Free speech
How censorship divides us

How censorship divides us

Political correctness has made us more wary of one another.

Where I come from, insult is the ultimate sign of affection. The harsher the epithet, the greater the love. I came of age in the places the academic PC-crowd hates the most: sports locker rooms and fraternity houses, where misogyny, racism and homophobia are said to be rampant.

But the people I knew that said the most ‘insensitive’ things also acted in the most ‘inclusive’ manner. A childhood friend comes to mind that fits the mould of every elitist stereotype about racists. He was working-class, rural and desperately white; he liked to mock President Obama, and would even casually hint at dropping (or actually drop) the n-word around some of our black pals.

He also took one of his best friends (who is black) into his home when he had family trouble and needed a place to stay. He has more black and brown friends than any white critical race theorist I’ve ever encountered in college. He’s the most colourblind person I know. Although, according to some colleges, that probably does make him a racist.

Sometimes banter really is just banter, and equality can mean everyone being equally willing to offend one another, and laughing it off over a beer. I am thoroughly convinced that it can be patronising and thus, in its own way, bigoted to tiptoe around sensitive issues such as race – for it to be okay to make fun of one group and not another.

I understand the impulse of political correctness. After all, it was infantilising and wrong to call grown women ‘girls’, and grown black men ‘boys’, as happened in the past. But I am also thoroughly convinced that eliminating the term ‘anchor baby’ will not help end xenophobia any more than eliminating the phrase ‘you guys’ (the Midwestern version of ‘y’all’) will help end sexism. Some think culture and language brainwash us all into bigotry. But we are not clay to be moulded; we are moral agents who make conscious choices about how we treat other people.

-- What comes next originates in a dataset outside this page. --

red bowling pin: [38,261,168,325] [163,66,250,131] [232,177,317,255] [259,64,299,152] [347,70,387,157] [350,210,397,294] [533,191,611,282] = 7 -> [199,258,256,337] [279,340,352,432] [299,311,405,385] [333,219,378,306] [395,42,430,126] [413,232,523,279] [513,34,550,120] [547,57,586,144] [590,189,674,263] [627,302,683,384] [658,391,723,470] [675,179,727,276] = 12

This is a precarious time for those of us who oppose political correctness and censorship on ideological grounds – who believe it erodes universalism, shuts down debate and focuses on symbolism over substance. People at both ends of the political spectrum are starting to rebel against campus speech codes and the culture police. However, there is a certain contingent of Donald Trump supporters who say they’re fighting stifling political correctness, but practice a politics of identity similar to that of the PC academic left.

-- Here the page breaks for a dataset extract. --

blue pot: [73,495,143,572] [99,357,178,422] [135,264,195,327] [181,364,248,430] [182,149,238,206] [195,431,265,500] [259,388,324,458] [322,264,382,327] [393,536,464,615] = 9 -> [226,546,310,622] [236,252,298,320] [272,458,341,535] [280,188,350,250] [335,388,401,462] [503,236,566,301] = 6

Fringe (or frivolous) elements often co-opt principled movements. Hell, in the name of anti-racism, a group of writers refused to honour the slain Charlie Hebdo cartoonists at the recent PEN gala in New York. This is despite the fact that, when the massacre occurred, the Charlie Hebdo staff were actually planning an anti-racism conference. Just as anti-racists should oppose people who use the banner of anti-racism to shut down speech they dislike, libertarians must not allow idiots who just want to say offensive things without criticism to co-opt the movement for unfettered expression.

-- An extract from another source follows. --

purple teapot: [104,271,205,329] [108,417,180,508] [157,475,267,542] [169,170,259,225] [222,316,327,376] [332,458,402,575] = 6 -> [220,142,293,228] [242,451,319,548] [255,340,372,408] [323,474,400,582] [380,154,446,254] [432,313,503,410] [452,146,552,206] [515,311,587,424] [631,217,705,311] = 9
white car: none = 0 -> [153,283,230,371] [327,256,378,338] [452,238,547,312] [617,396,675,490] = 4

To do this, we must make an unabashed case for the principle of free speech. Not because we want to defend people who say hateful things, but because we understand – as many so-called progressives do not – that once the weapon of censorship is granted, the person holding the whip won’t always be so benevolent; that rather than coming at the expense of marginalised groups, free speech is a tool for their liberation; and that rather than preserve power structures, free speech helps bring them down.

What I really want is a civil society where we are so ‘inclusive’ that everyone of every race, gender, sexual orientation or creed feels free to say (almost) anything, and we can all grab a drink and have a laugh at the end of the day. We will be a freer, fairer and funnier society for it.

Alex Kasnetz is a law student at Duke University.